Exercise prompt:
Go through the entries below and write each one out exactly.

Dataset excerpts:
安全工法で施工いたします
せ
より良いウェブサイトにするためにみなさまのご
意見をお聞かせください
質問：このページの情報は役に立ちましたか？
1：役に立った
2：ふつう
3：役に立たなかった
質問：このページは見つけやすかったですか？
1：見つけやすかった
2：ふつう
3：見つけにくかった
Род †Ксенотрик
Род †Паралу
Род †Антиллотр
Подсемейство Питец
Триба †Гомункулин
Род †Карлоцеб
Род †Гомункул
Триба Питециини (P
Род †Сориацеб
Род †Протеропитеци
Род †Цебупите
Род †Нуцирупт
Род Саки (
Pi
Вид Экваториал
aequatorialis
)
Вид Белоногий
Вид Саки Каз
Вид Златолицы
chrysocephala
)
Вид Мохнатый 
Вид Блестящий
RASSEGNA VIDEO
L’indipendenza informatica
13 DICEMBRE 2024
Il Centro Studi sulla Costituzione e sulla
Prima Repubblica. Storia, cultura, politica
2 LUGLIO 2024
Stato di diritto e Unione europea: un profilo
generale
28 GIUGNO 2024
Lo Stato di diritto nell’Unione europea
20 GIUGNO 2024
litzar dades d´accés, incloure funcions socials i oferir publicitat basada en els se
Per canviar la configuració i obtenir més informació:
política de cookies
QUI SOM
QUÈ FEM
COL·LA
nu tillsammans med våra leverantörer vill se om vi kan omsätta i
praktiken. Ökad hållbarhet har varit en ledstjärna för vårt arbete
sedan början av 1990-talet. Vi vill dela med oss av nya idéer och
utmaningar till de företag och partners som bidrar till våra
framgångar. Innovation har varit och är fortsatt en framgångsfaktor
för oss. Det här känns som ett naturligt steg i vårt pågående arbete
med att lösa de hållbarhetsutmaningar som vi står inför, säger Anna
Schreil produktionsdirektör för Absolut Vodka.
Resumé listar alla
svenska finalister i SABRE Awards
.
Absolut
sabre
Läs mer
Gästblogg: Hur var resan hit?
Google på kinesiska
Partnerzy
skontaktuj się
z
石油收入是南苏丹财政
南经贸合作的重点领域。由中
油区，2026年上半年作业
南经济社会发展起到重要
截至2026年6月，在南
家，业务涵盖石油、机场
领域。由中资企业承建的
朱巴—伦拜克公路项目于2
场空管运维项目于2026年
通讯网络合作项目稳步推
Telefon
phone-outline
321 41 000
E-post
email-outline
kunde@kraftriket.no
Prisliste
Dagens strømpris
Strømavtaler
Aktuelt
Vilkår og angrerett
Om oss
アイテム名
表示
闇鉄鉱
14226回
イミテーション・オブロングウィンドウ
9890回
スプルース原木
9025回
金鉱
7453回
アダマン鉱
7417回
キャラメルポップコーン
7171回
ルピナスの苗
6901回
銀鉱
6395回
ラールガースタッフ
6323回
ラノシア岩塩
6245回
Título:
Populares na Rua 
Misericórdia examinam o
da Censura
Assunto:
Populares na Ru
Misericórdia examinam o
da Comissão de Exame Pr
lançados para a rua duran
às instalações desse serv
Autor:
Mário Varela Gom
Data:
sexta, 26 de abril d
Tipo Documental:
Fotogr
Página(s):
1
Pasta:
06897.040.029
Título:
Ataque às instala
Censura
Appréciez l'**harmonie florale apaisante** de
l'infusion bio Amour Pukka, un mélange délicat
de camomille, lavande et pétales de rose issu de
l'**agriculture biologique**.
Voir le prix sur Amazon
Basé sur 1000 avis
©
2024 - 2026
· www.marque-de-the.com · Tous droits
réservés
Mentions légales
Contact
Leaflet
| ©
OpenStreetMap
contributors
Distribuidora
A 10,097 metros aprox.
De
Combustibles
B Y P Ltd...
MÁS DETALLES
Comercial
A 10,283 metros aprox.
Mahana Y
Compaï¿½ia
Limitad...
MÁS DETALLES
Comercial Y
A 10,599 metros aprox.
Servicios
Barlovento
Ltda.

Reply to the exercise:
安全工法で施工いたします
せ
より良いウェブサイトにするためにみなさまのご
意見をお聞かせください
質問：このページの情報は役に立ちましたか？
1：役に立った
2：ふつう
3：役に立たなかった
質問：このページは見つけやすかったですか？
1：見つけやすかった
2：ふつう
3：見つけにくかった
Род †Ксенотрик
Род †Паралу
Род †Антиллотр
Подсемейство Питец
Триба †Гомункулин
Род †Карлоцеб
Род †Гомункул
Триба Питециини (P
Род †Сориацеб
Род †Протеропитеци
Род †Цебупите
Род †Нуцирупт
Род Саки (
Pi
Вид Экваториал
aequatorialis
)
Вид Белоногий
Вид Саки Каз
Вид Златолицы
chrysocephala
)
Вид Мохнатый 
Вид Блестящий
RASSEGNA VIDEO
L’indipendenza informatica
13 DICEMBRE 2024
Il Centro Studi sulla Costituzione e sulla
Prima Repubblica. Storia, cultura, politica
2 LUGLIO 2024
Stato di diritto e Unione europea: un profilo
generale
28 GIUGNO 2024
Lo Stato di diritto nell’Unione europea
20 GIUGNO 2024
litzar dades d´accés, incloure funcions socials i oferir publicitat basada en els se
Per canviar la configuració i obtenir més informació:
política de cookies
QUI SOM
QUÈ FEM
COL·LA
nu tillsammans med våra leverantörer vill se om vi kan omsätta i
praktiken. Ökad hållbarhet har varit en ledstjärna för vårt arbete
sedan början av 1990-talet. Vi vill dela med oss av nya idéer och
utmaningar till de företag och partners som bidrar till våra
framgångar. Innovation har varit och är fortsatt en framgångsfaktor
för oss. Det här känns som ett naturligt steg i vårt pågående arbete
med att lösa de hållbarhetsutmaningar som vi står inför, säger Anna
Schreil produktionsdirektör för Absolut Vodka.
Resumé listar alla
svenska finalister i SABRE Awards
.
Absolut
sabre
Läs mer
Gästblogg: Hur var resan hit?
Google på kinesiska
Partnerzy
skontaktuj się
z
石油收入是南苏丹财政
南经贸合作的重点领域。由中
油区，2026年上半年作业
南经济社会发展起到重要
截至2026年6月，在南
家，业务涵盖石油、机场
领域。由中资企业承建的
朱巴—伦拜克公路项目于2
场空管运维项目于2026年
通讯网络合作项目稳步推
Telefon
phone-outline
321 41 000
E-post
email-outline
kunde@kraftriket.no
Prisliste
Dagens strømpris
Strømavtaler
Aktuelt
Vilkår og angrerett
Om oss
アイテム名
表示
闇鉄鉱
14226回
イミテーション・オブロングウィンドウ
9890回
スプルース原木
9025回
金鉱
7453回
アダマン鉱
7417回
キャラメルポップコーン
7171回
ルピナスの苗
6901回
銀鉱
6395回
ラールガースタッフ
6323回
ラノシア岩塩
6245回
Título:
Populares na Rua 
Misericórdia examinam o
da Censura
Assunto:
Populares na Ru
Misericórdia examinam o
da Comissão de Exame Pr
lançados para a rua duran
às instalações desse serv
Autor:
Mário Varela Gom
Data:
sexta, 26 de abril d
Tipo Documental:
Fotogr
Página(s):
1
Pasta:
06897.040.029
Título:
Ataque às instala
Censura
Appréciez l'**harmonie florale apaisante** de
l'infusion bio Amour Pukka, un mélange délicat
de camomille, lavande et pétales de rose issu de
l'**agriculture biologique**.
Voir le prix sur Amazon
Basé sur 1000 avis
©
2024 - 2026
· www.marque-de-the.com · Tous droits
réservés
Mentions légales
Contact
Leaflet
| ©
OpenStreetMap
contributors
Distribuidora
A 10,097 metros aprox.
De
Combustibles
B Y P Ltd...
MÁS DETALLES
Comercial
A 10,283 metros aprox.
Mahana Y
Compaï¿½ia
Limitad...
MÁS DETALLES
Comercial Y
A 10,599 metros aprox.
Servicios
Barlovento
Ltda.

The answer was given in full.